OpenAI Launches New Tools to Boost AI Agent Development
OpenAI has unveiled a suite of new tools designed to help developers and businesses enhance AI capabilities by building AI agents—automated systems capable of independently completing tasks. These tools, part of OpenAI’s new Responses API, allow companies to create AI agents that can perform web searches, scan company databases, and navigate websites, mirroring OpenAI’s Operator product.
The Responses API replaces the company’s previous Assistants API, which OpenAI plans to phase out by mid-2026. This change indicates OpenAI’s increasing focus on commercializing AI agent technology and encouraging greater adoption by developers. The term “AI agents” has gained considerable attention in the tech industry in recent years, even though defining and demonstrating their capabilities have proven difficult. This week, Chinese startup Butterfly Effect faced criticism after its AI agent platform, Manus, failed to meet user expectations, which puts increased pressure on OpenAI to deliver AI agents that are both functional and reliable.
“It’s pretty easy to demo your agent,” said Olivier Godement, OpenAI’s head of API products, in an interview with TechCrunch. “To scale an agent is pretty hard, and to get people to use it often is very hard.”
OpenAI’s existing AI agents include Operator, which aids users in website navigation, and deep research, which compiles research reports. Although those tools have hinted at AI agents’ potential, their autonomy has been limited. The Responses API aims to build on those foundations by allowing developers to create their own versions of Operator and deep research, thus potentially increasing the agents’ autonomy and utility.
The Responses API gives developers access to GPT-4o search and GPT-4o mini search models, which power ChatGPT’s web search feature. These real-time web browsing models provide answers with cited sources. OpenAI claims that these models outperform previous iterations in factual accuracy.
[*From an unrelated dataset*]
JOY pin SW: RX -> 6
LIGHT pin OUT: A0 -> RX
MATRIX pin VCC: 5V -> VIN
For instance, GPT-4o search scored 90% on OpenAI’s SimpleQA benchmark, compared to 88% for GPT-4o mini search and 63% for the larger GPT-4.5 model. The API also provides file search functionality, which allows businesses to quickly scan internal documents.
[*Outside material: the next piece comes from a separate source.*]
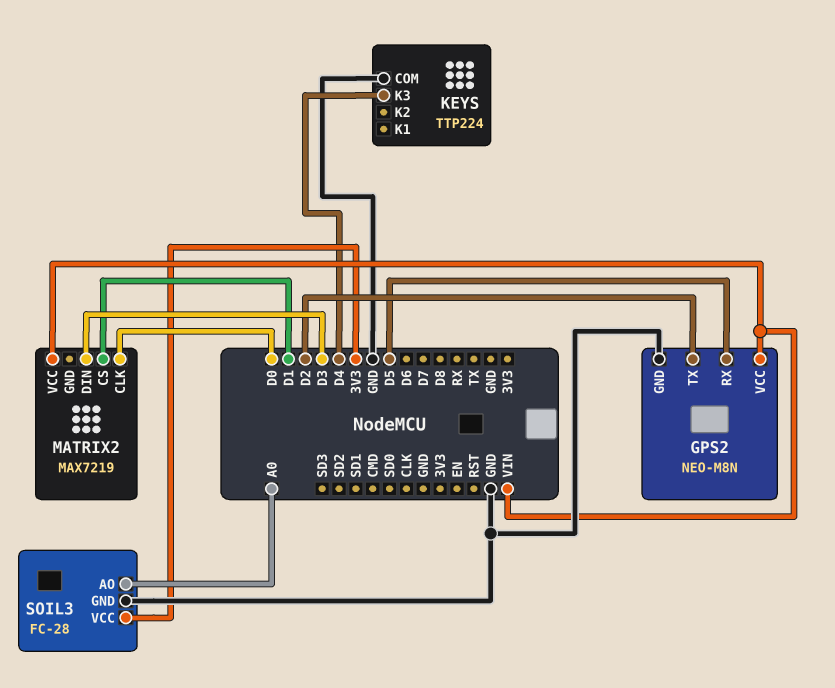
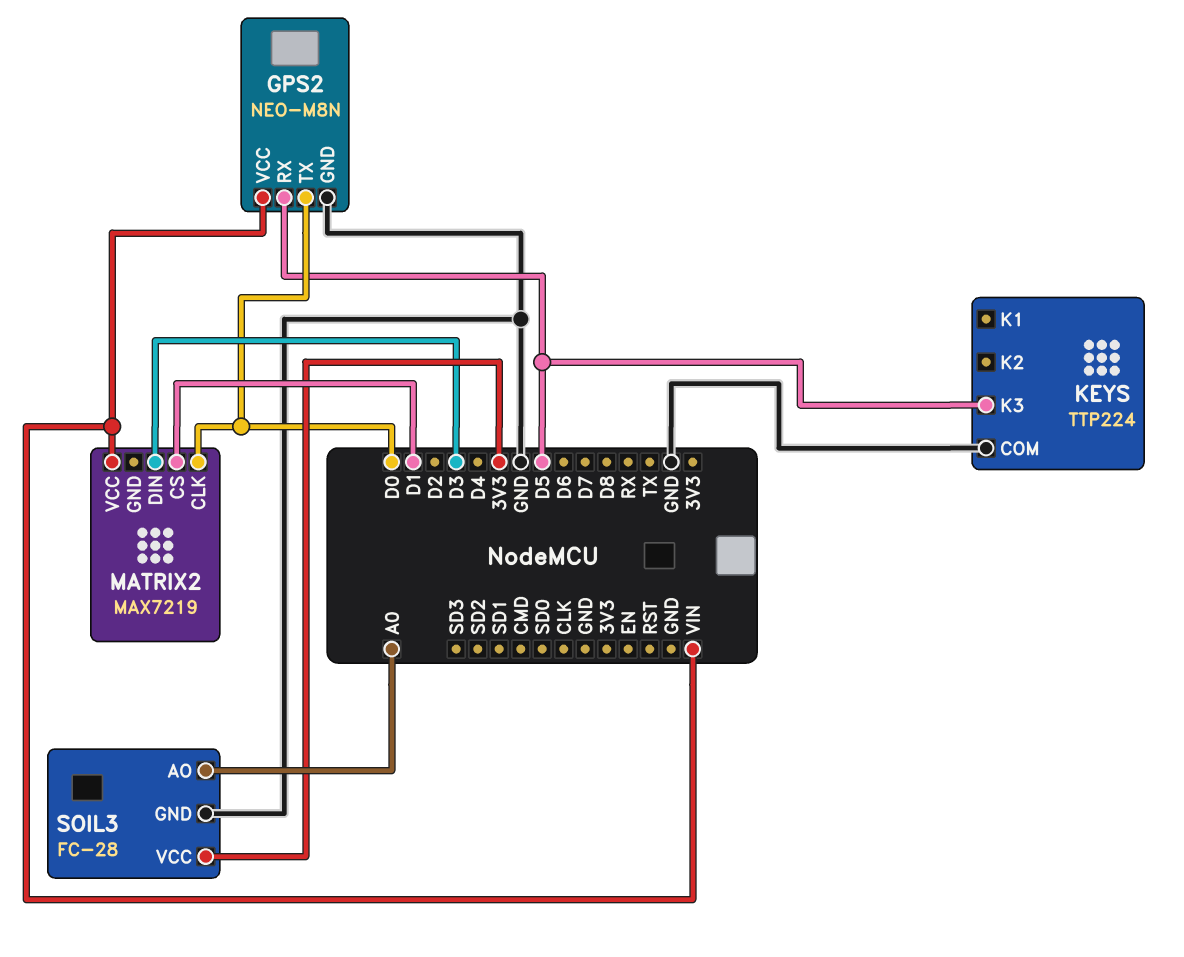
GPS2 pin TX: D2 -> D0
KEYS pin K3: D4 -> D5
OpenAI has assured users that its models will not be trained on customer data. Additionally, developers can now access OpenAI’s Computer-Using Agent (CUA) model, which powers Operator. This model can generate keyboard and mouse actions, thus automating tasks such as data entry and other app workflows. OpenAI offers enterprises the option to run the CUA model locally within their systems, while the consumer version of CUA is restricted to web-based actions.
Despite its advancements, the Responses API doesn’t solve all the difficulties related to AI agents. Web search models, for example, while more accurate than traditional AI models, are still prone to making errors. For example, GPT-4o search misanswers 10% of factual queries. AI-driven search tools also experience difficulties with short, navigational queries like “Lakers score today,” and some reports suggest that ChatGPT’s citations aren’t always reliable. OpenAI acknowledges that its CUA model isn’t highly reliable for automating tasks on operating systems at this point, although the company adds that it’s actively improving the technology.
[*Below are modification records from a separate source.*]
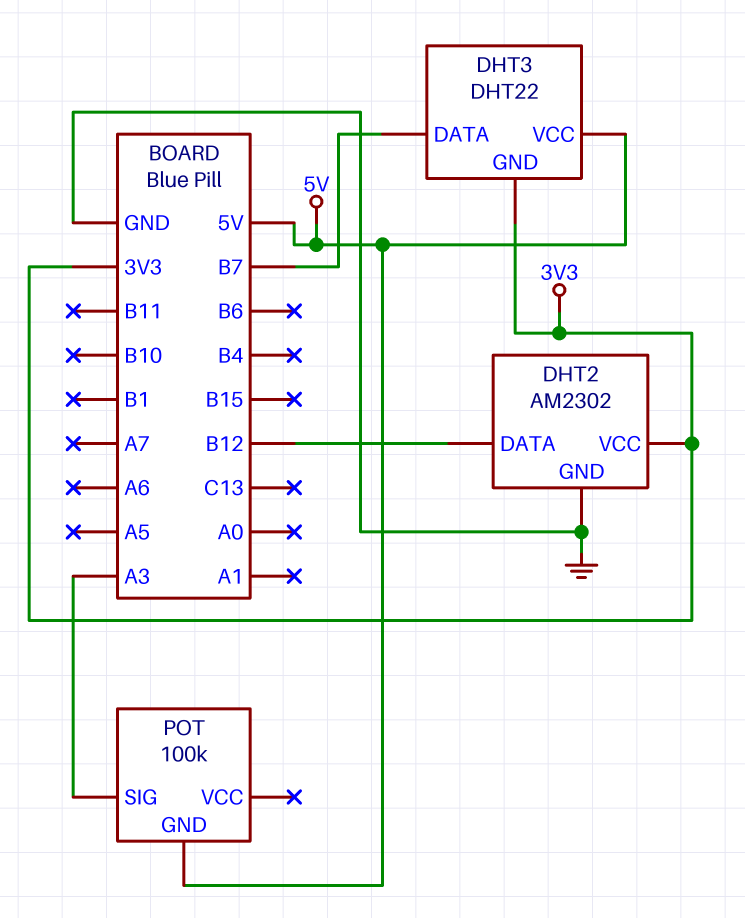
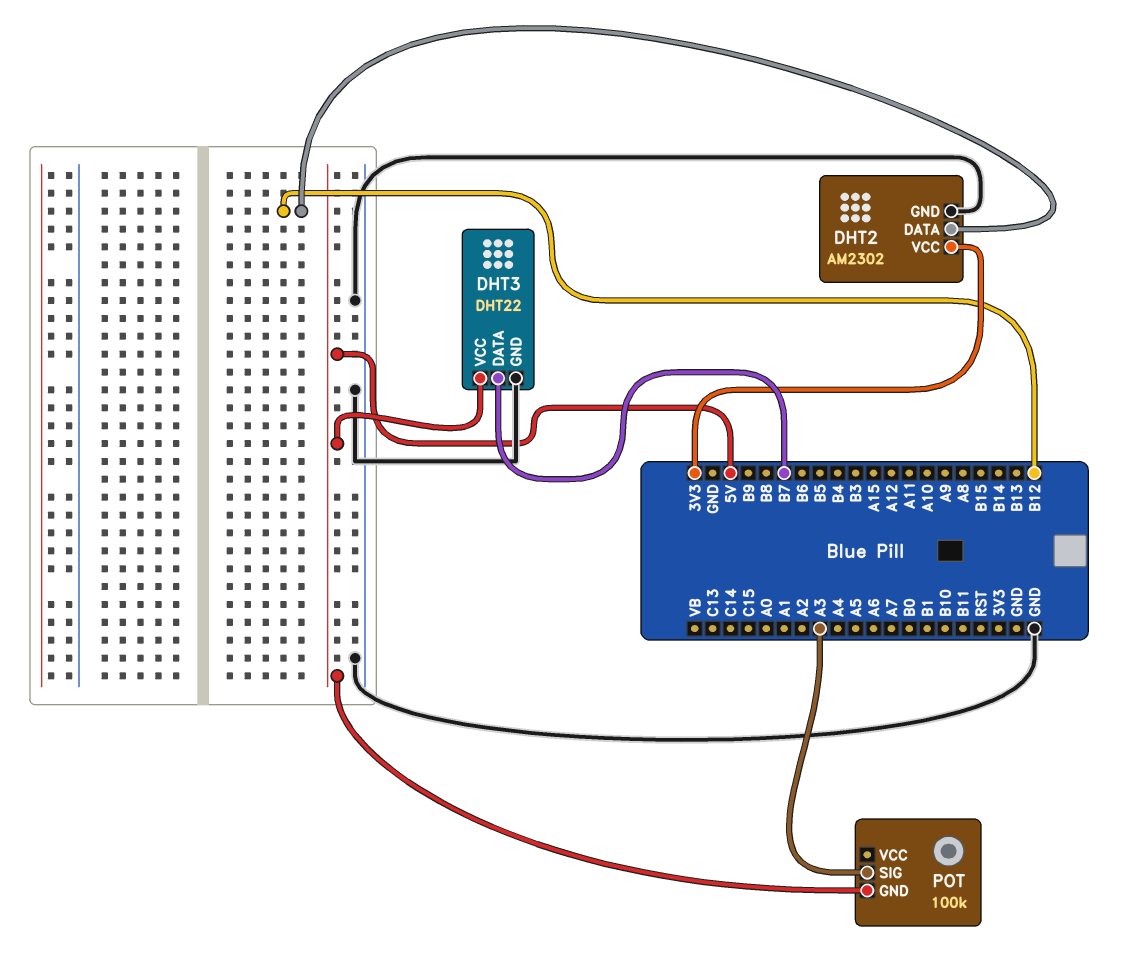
DHT3 pin GND: 3V3 -> GND

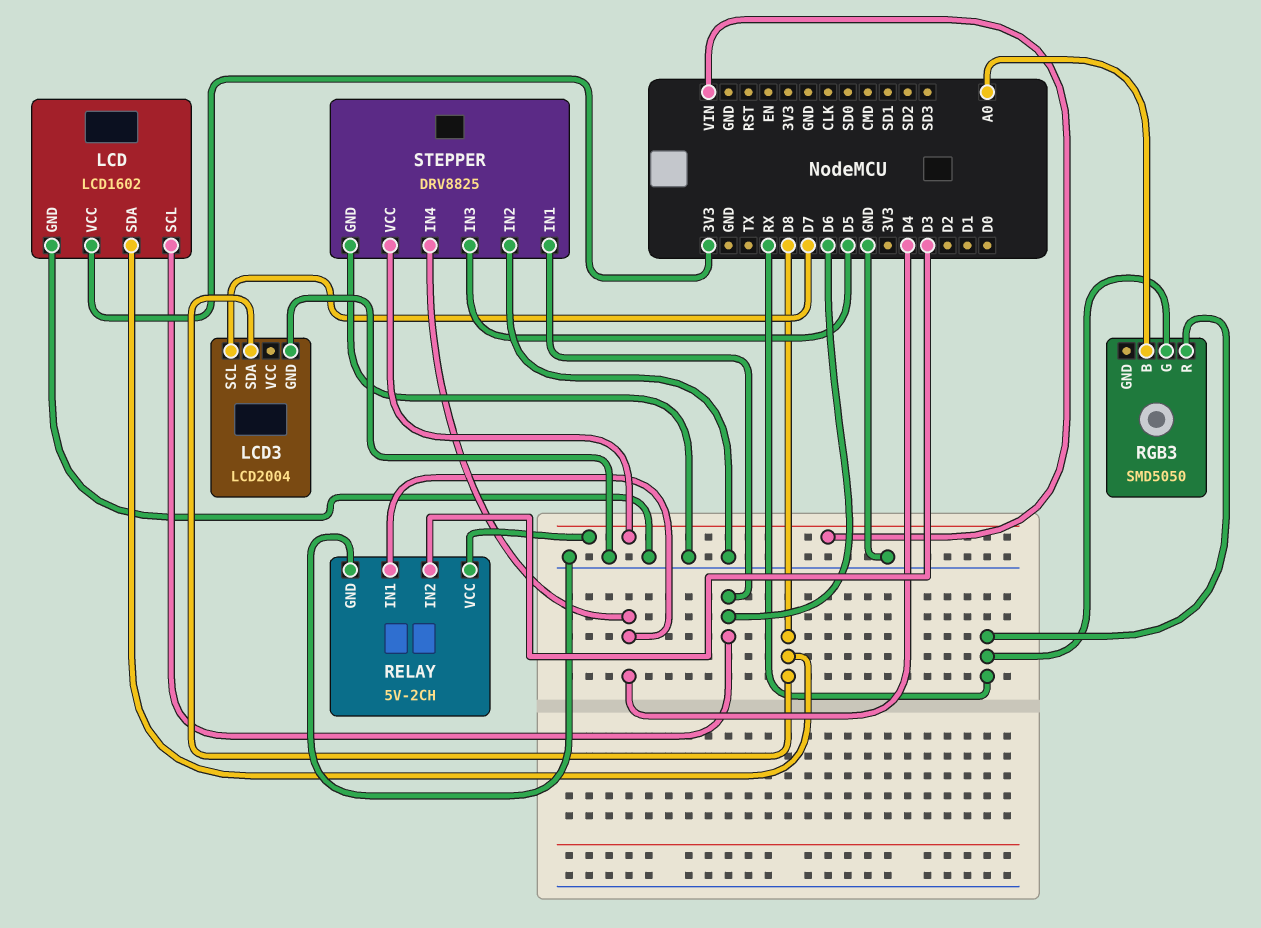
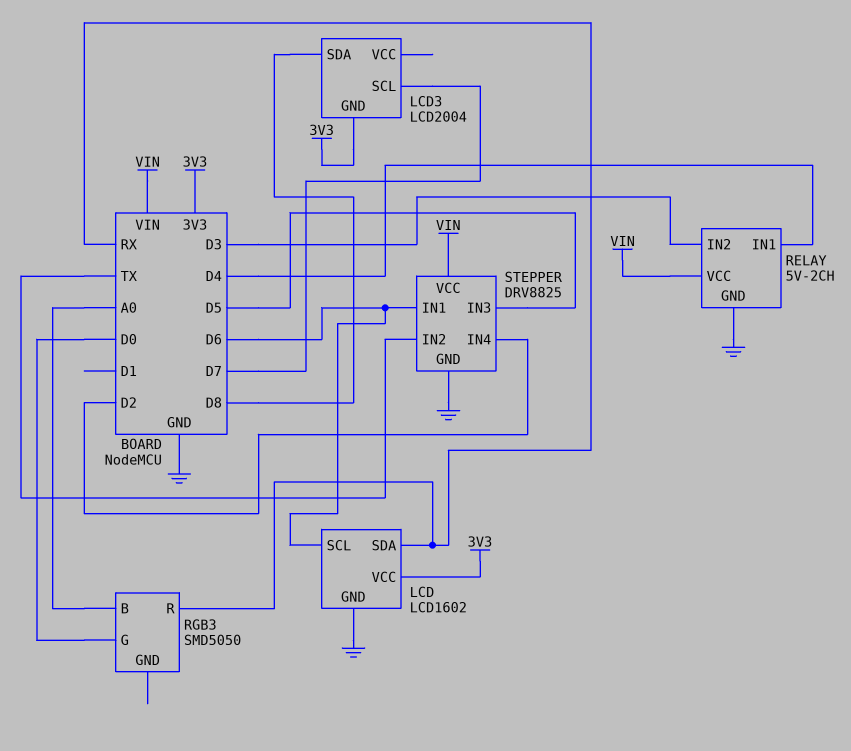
LCD pin SDA: D8 -> RX
LCD3 pin GND: GND -> 3V3
RGB3 pin G: RX -> D0
STEPPER pin IN2: GND -> TX
STEPPER pin IN4: D4 -> D2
To further support developers, OpenAI is also releasing the Agents SDK, an open-source toolkit designed to help integrate AI agents with internal systems, monitor performance, and implement safeguards. This toolkit builds on OpenAI’s Swarm framework, released in late 2023 for multi-agent orchestration. OpenAI sees AI agents as the next major evolution in artificial intelligence. CEO Sam Altman has predicted that 2025 will be the year AI agents are integrated into the workforce. Godement echoed Altman’s optimism, observing, “Agents are the most impactful application of AI that will happen.” Through the Responses API, OpenAI is shifting its focus from AI agent demonstrations to the delivery of real-world tools that enterprises and developers can deploy at scale.